Glucose-6-phosphatase catalyzes the terminal reaction in gluconeogenesis and glycogenolysis and is integral to the endoplasmic and nuclear membrane. The enzyme is thought to be arranged in the native microsomal membrane in such a way that it is not directly accessible to its substrate as well as inhibitors of low molecular mass nor to antibodies or proteases from the cytoplasmic surface. The enzyme may traverse the microsomal membrane as an integral channel protein. The catalytic region of G-6-Pase is theorized as being part of a channel which is maintained by the native conformation of the enzyme that in turn is elicited by the intimate microenvironment of the membrane. With this in mind, the specificity for glucose-6-phosphatase, development of latency, the high thermal sensitivity induced by detergent treatment of the native membrane, and the kinetic response to chemical modifying agents are considered to be properties of the enzyme itself, and not secondary reactions resulting from membrane disruption.

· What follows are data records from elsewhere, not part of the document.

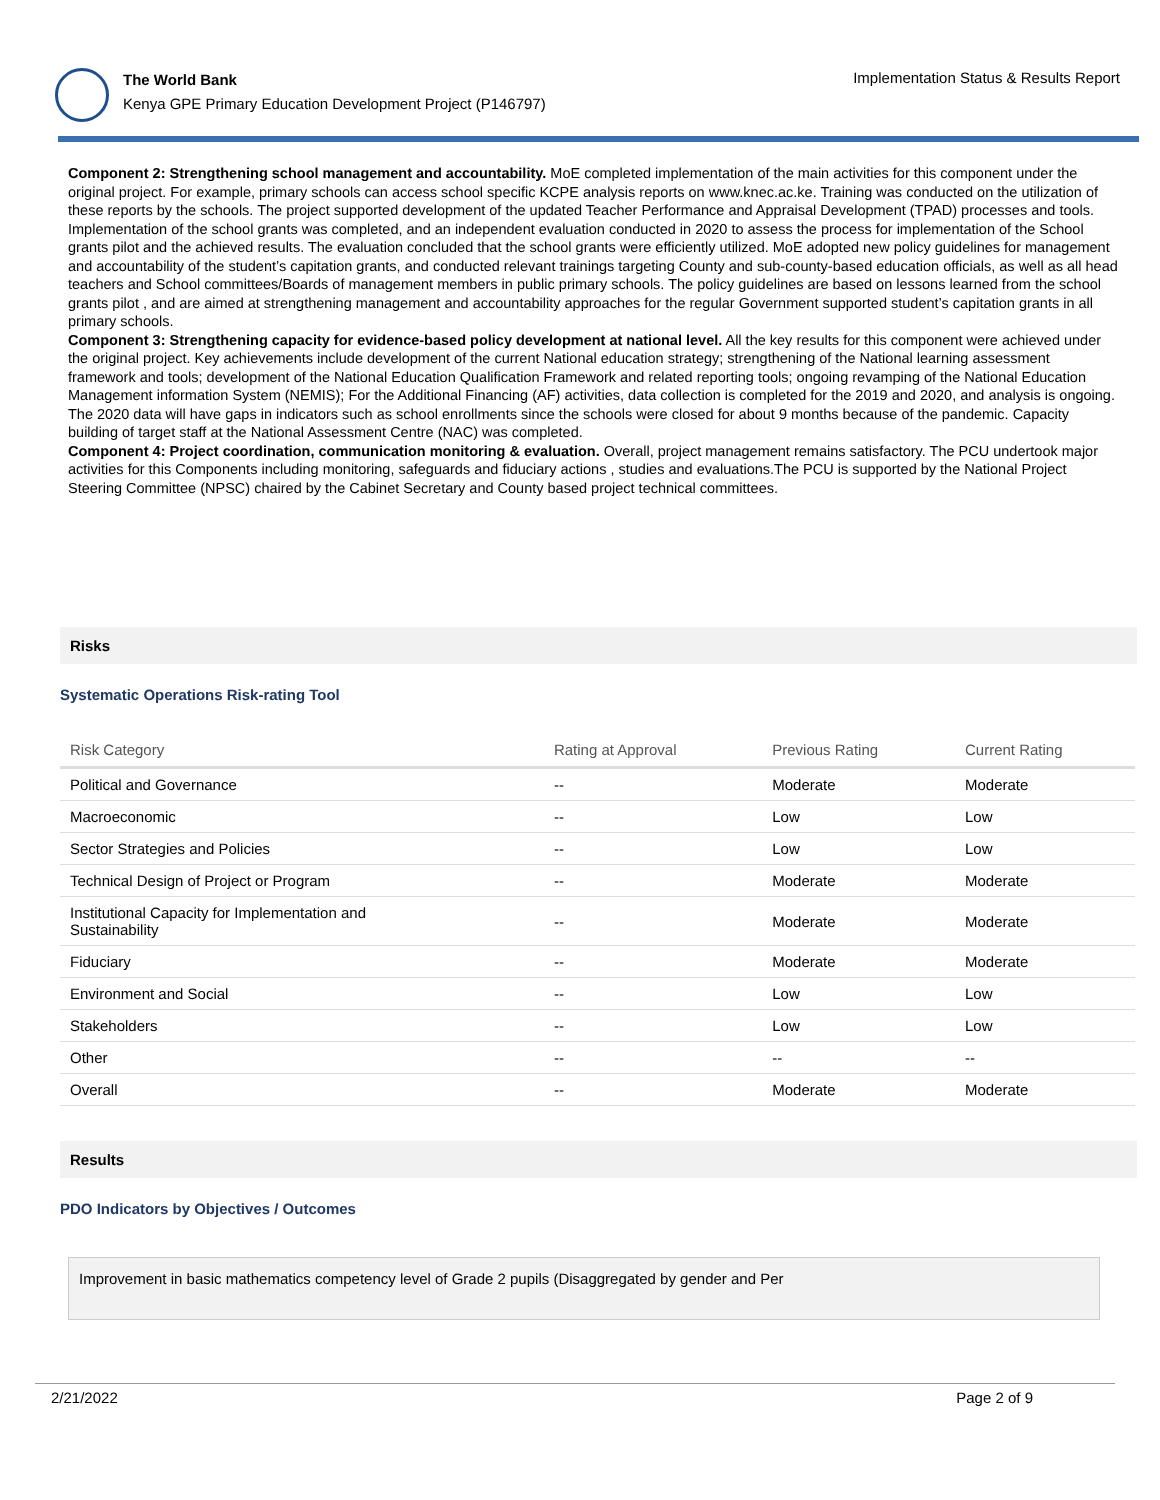The World Bank
Kenya GPE Primary Education Development Project (P146797)
Implementation Status & Results Report
Component 2: Strengthening school management and accountability. MoE completed implementation of the main activities for this component under the original project. For example, primary schools can access school specific KCPE analysis reports on www.knec.ac.ke. Training was conducted on the utilization of these reports by the schools. The project supported development of the updated Teacher Performance and Appraisal Development (TPAD) processes and tools. Implementation of the school grants was completed, and an independent evaluation conducted in 2020 to assess the process for implementation of the School grants pilot and the achieved results. The evaluation concluded that the school grants were efficiently utilized. MoE adopted new policy guidelines for management and accountability of the student’s capitation grants, and conducted relevant trainings targeting County and sub-county-based education officials, as well as all head teachers and School committees/Boards of management members in public primary schools. The policy guidelines are based on lessons learned from the school grants pilot , and are aimed at strengthening management and accountability approaches for the regular Government supported student’s capitation grants in all primary schools.
Component 3: Strengthening capacity for evidence-based policy development at national level. All the key results for this component were achieved under the original project. Key achievements include development of the current National education strategy; strengthening of the National learning assessment framework and tools; development of the National Education Qualification Framework and related reporting tools; ongoing revamping of the National Education Management information System (NEMIS); For the Additional Financing (AF) activities, data collection is completed for the 2019 and 2020, and analysis is ongoing. The 2020 data will have gaps in indicators such as school enrollments since the schools were closed for about 9 months because of the pandemic. Capacity building of target staff at the National Assessment Centre (NAC) was completed.
Component 4: Project coordination, communication monitoring & evaluation. Overall, project management remains satisfactory. The PCU undertook major activities for this Components including monitoring, safeguards and fiduciary actions , studies and evaluations.The PCU is supported by the National Project Steering Committee (NPSC) chaired by the Cabinet Secretary and County based project technical committees.
Risks
Systematic Operations Risk-rating Tool
| Risk Category | Rating at Approval | Previous Rating | Current Rating |
| --- | --- | --- | --- |
| Political and Governance | -- | Moderate | Moderate |
| Macroeconomic | -- | Low | Low |
| Sector Strategies and Policies | -- | Low | Low |
| Technical Design of Project or Program | -- | Moderate | Moderate |
| Institutional Capacity for Implementation and Sustainability | -- | Moderate | Moderate |
| Fiduciary | -- | Moderate | Moderate |
| Environment and Social | -- | Low | Low |
| Stakeholders | -- | Low | Low |
| Other | -- | -- | -- |
| Overall | -- | Moderate | Moderate |
Results
PDO Indicators by Objectives / Outcomes
Improvement in basic mathematics competency level of Grade 2 pupils (Disaggregated by gender and Per
2/21/2022 Page 2 of 9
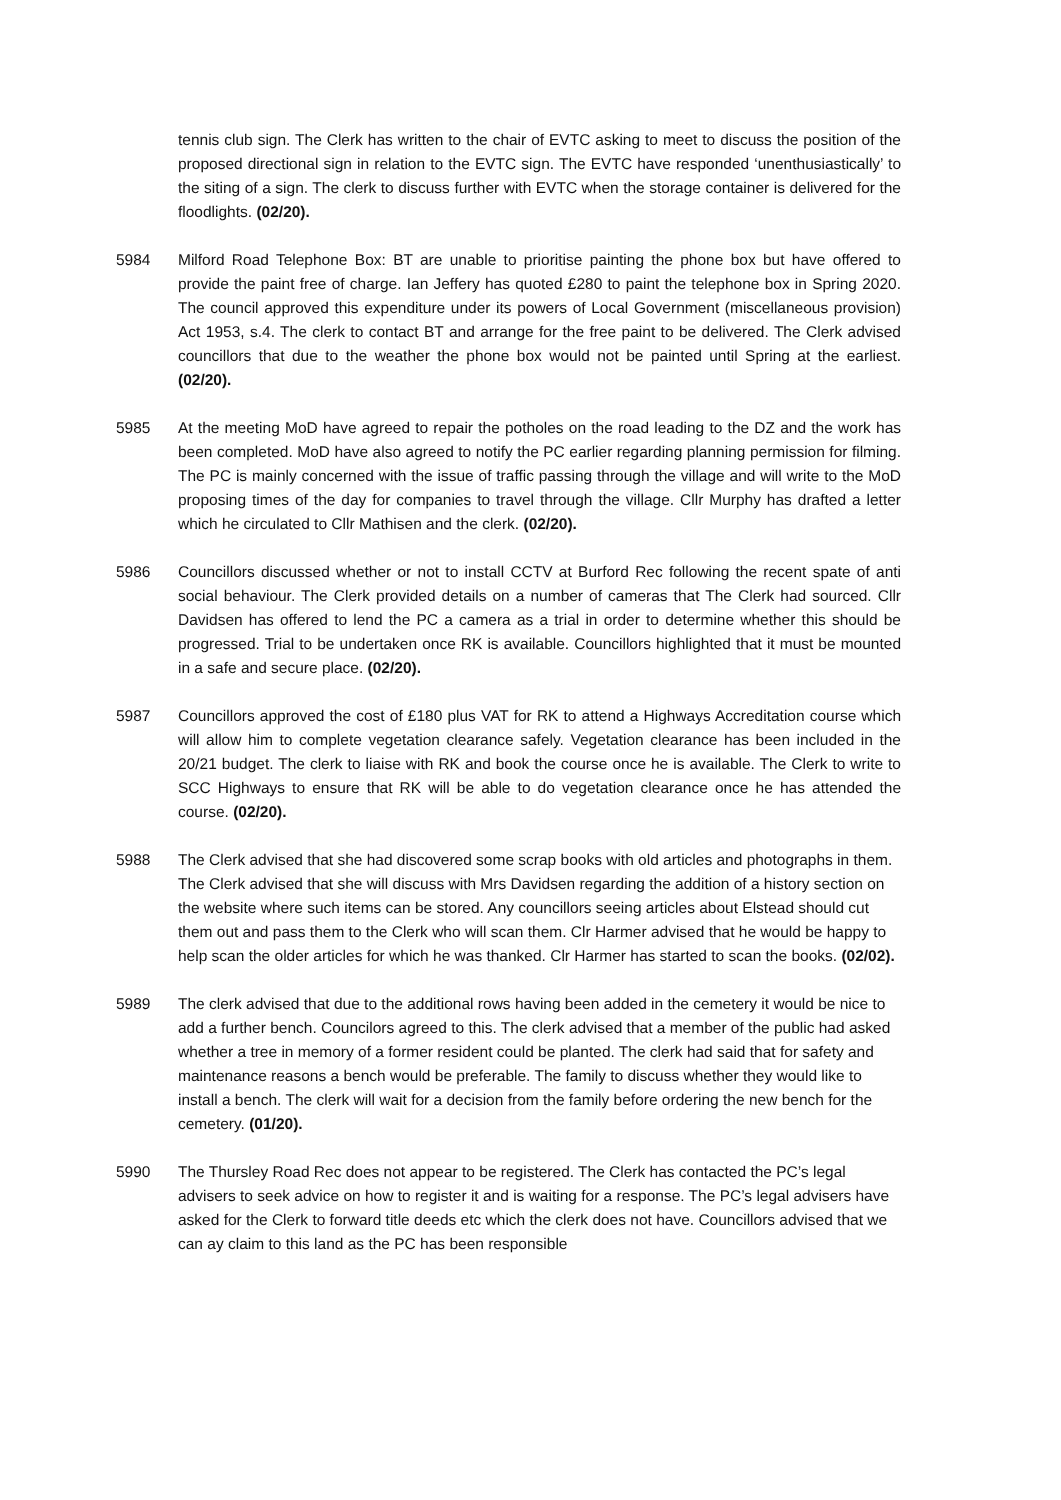tennis club sign. The Clerk has written to the chair of EVTC asking to meet to discuss the position of the proposed directional sign in relation to the EVTC sign. The EVTC have responded ‘unenthusiastically’ to the siting of a sign. The clerk to discuss further with EVTC when the storage container is delivered for the floodlights. (02/20).
5984 Milford Road Telephone Box: BT are unable to prioritise painting the phone box but have offered to provide the paint free of charge. Ian Jeffery has quoted £280 to paint the telephone box in Spring 2020. The council approved this expenditure under its powers of Local Government (miscellaneous provision) Act 1953, s.4. The clerk to contact BT and arrange for the free paint to be delivered. The Clerk advised councillors that due to the weather the phone box would not be painted until Spring at the earliest. (02/20).
5985 At the meeting MoD have agreed to repair the potholes on the road leading to the DZ and the work has been completed. MoD have also agreed to notify the PC earlier regarding planning permission for filming. The PC is mainly concerned with the issue of traffic passing through the village and will write to the MoD proposing times of the day for companies to travel through the village. Cllr Murphy has drafted a letter which he circulated to Cllr Mathisen and the clerk. (02/20).
5986 Councillors discussed whether or not to install CCTV at Burford Rec following the recent spate of anti social behaviour. The Clerk provided details on a number of cameras that The Clerk had sourced. Cllr Davidsen has offered to lend the PC a camera as a trial in order to determine whether this should be progressed. Trial to be undertaken once RK is available. Councillors highlighted that it must be mounted in a safe and secure place. (02/20).
5987 Councillors approved the cost of £180 plus VAT for RK to attend a Highways Accreditation course which will allow him to complete vegetation clearance safely. Vegetation clearance has been included in the 20/21 budget. The clerk to liaise with RK and book the course once he is available. The Clerk to write to SCC Highways to ensure that RK will be able to do vegetation clearance once he has attended the course. (02/20).
5988 The Clerk advised that she had discovered some scrap books with old articles and photographs in them. The Clerk advised that she will discuss with Mrs Davidsen regarding the addition of a history section on the website where such items can be stored. Any councillors seeing articles about Elstead should cut them out and pass them to the Clerk who will scan them. Clr Harmer advised that he would be happy to help scan the older articles for which he was thanked. Clr Harmer has started to scan the books. (02/02).
5989 The clerk advised that due to the additional rows having been added in the cemetery it would be nice to add a further bench. Councilors agreed to this. The clerk advised that a member of the public had asked whether a tree in memory of a former resident could be planted. The clerk had said that for safety and maintenance reasons a bench would be preferable. The family to discuss whether they would like to install a bench. The clerk will wait for a decision from the family before ordering the new bench for the cemetery. (01/20).
5990 The Thursley Road Rec does not appear to be registered. The Clerk has contacted the PC’s legal advisers to seek advice on how to register it and is waiting for a response. The PC’s legal advisers have asked for the Clerk to forward title deeds etc which the clerk does not have. Councillors advised that we can ay claim to this land as the PC has been responsible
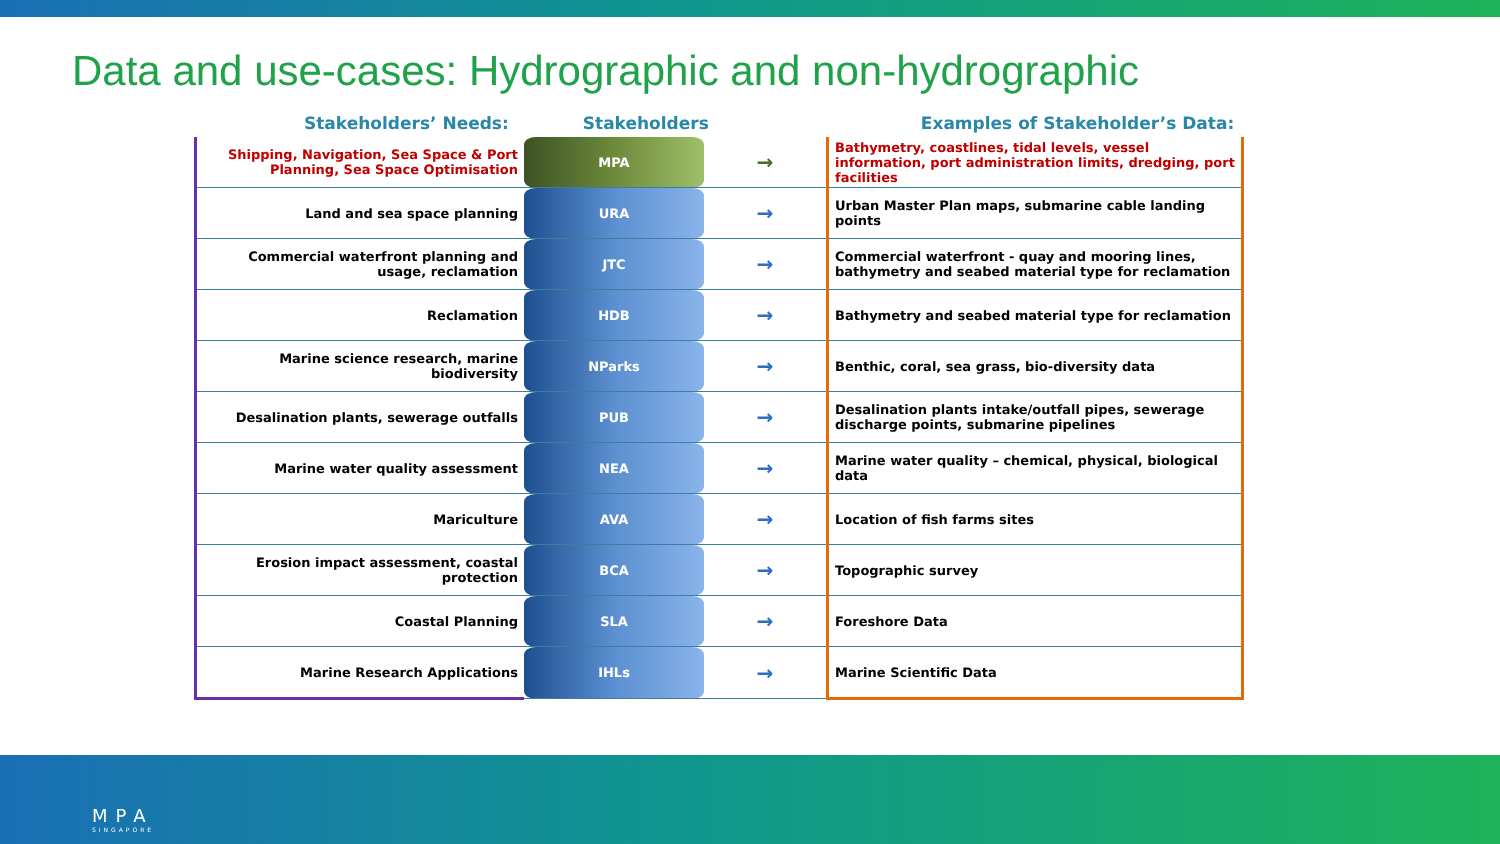Data and use-cases: Hydrographic and non-hydrographic
Stakeholders’ Needs: Stakeholders Examples of Stakeholder’s Data:
| Shipping, Navigation, Sea Space & Port Planning, Sea Space Optimisation | MPA | → | Bathymetry, coastlines, tidal levels, vessel information, port administration limits, dredging, port facilities |
| Land and sea space planning | URA | → | Urban Master Plan maps, submarine cable landing points |
| Commercial waterfront planning and usage, reclamation | JTC | → | Commercial waterfront - quay and mooring lines, bathymetry and seabed material type for reclamation |
| Reclamation | HDB | → | Bathymetry and seabed material type for reclamation |
| Marine science research, marine biodiversity | NParks | → | Benthic, coral, sea grass, bio-diversity data |
| Desalination plants, sewerage outfalls | PUB | → | Desalination plants intake/outfall pipes, sewerage discharge points, submarine pipelines |
| Marine water quality assessment | NEA | → | Marine water quality – chemical, physical, biological data |
| Mariculture | AVA | → | Location of fish farms sites |
| Erosion impact assessment, coastal protection | BCA | → | Topographic survey |
| Coastal Planning | SLA | → | Foreshore Data |
| Marine Research Applications | IHLs | → | Marine Scientific Data |
MPA
SINGAPORE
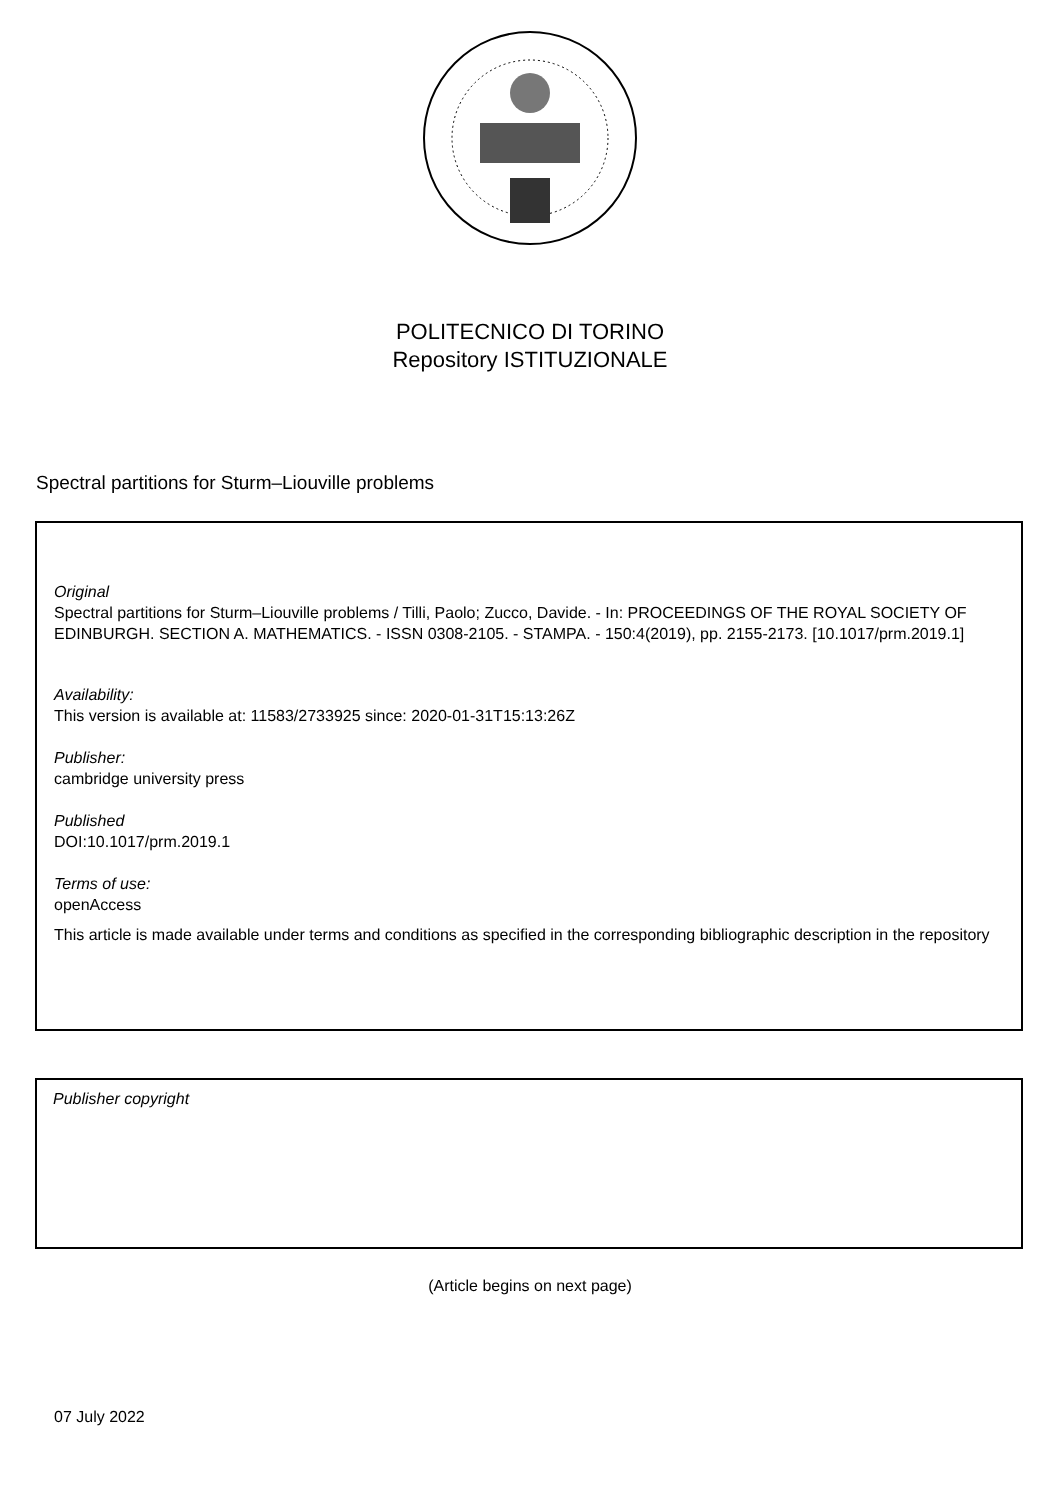POLITECNICO DI TORINO
Repository ISTITUZIONALE
Spectral partitions for Sturm–Liouville problems
Original
Spectral partitions for Sturm–Liouville problems / Tilli, Paolo; Zucco, Davide. - In: PROCEEDINGS OF THE ROYAL SOCIETY OF EDINBURGH. SECTION A. MATHEMATICS. - ISSN 0308-2105. - STAMPA. - 150:4(2019), pp. 2155-2173. [10.1017/prm.2019.1]
Availability:
This version is available at: 11583/2733925 since: 2020-01-31T15:13:26Z
Publisher:
cambridge university press
Published
DOI:10.1017/prm.2019.1
Terms of use:
openAccess
This article is made available under terms and conditions as specified in the corresponding bibliographic description in the repository
Publisher copyright
(Article begins on next page)
07 July 2022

The solubilization of the enzyme from its natural lipid environment leads to rapid and irreversible inactivation and as a result has hindered purification. The purification of a detergent-soluble pyridoxylated G-6-Pase from rat liver was reported by Speth, M. and H.-U. Schulze in Eur. J. Biolchem., 208:643-650 (1992), incorporated herein by reference. The 700-fold purification was achieved by covalently labeling of the enzyme in native rat liver microsomes with pyridoxal 5'-phosphate and NaBH.sub.4, followed by solubilization of the microsomes with Triton X-100, chromatography on phenyl-Sepharose, hydroxyapatite, DEAE-Sephacel and a second chromatography step on hydroxyapatite. Analysis of the purified enzyme on SDS/PAGE showed a band migrating at 35-kDa. Purification was achieved due to the interaction between the negatively charged enzyme-bound phosphate label of the pyridoxylated G-6-Pase and the Ca.sup.+ of the hydroxyapatite resin.
Glycogen metabolism in the liver plays a major role in the homeostatic regulation of blood glucose levels. The synthesis and degradation of glycogen are tightly regulated by homeostatic and hormonal mechanisms which ensure an optimal utilization of the polysaccharide.
Glycogen storage diseases are known to be the result of at least 10 different genetic defects within the group of enzymes and transport proteins required by glycogen metabolism. Glycogen storage disease Type Ia (GSD, also known as yon Gierke disease) is defined as the deficiency of glucose-6-phosphatase which is normally present in liver, kidney, and intestine. In a subgroup of the disease, types 1b, 1c and 1d, the putative cause is the deficiency of three transport proteins termed T1, T2 and T3, respectively. These transport proteins allow the substrates and products, glucose-6-phosphate, phosphate (and pyrophosphate) and glucose to cross the endoplasmic reticulum membrane. Glycogen storage disease type la is inherited by 1 in 100,000 to 300,000 as an autosomal recessive trait and is usually manifested during the first 12 months of life by symptomatic hypoglycemia, or by the recognition of hepatomegaly. In addition, GSD type 1a can have indications of growth retardation, delayed adolescence, lacticacidemia, hyperlipidemia, hyperuricemia, and in adults, hepatic adenomas.
While it is known that GSD type 1a is due to inactive G-6-Pase and the cause of this inactivity most likely genetic, the specific genetic alterations are unknown. Knowledge of the gene sequence encoding G-6-Pase as well as the mutated gene sequences that result in inactive G-6-Pase is an important and basic discovery toward understanding the molecular basis of this disorder and for developing diagnostic tools and therapeutic treatments. To these ends the present invention disclosing the gene sequence of human as well as murine G-6-Pase (Seq. ID No.:35) and mutations that result in inactive human G-6-Pase is presented.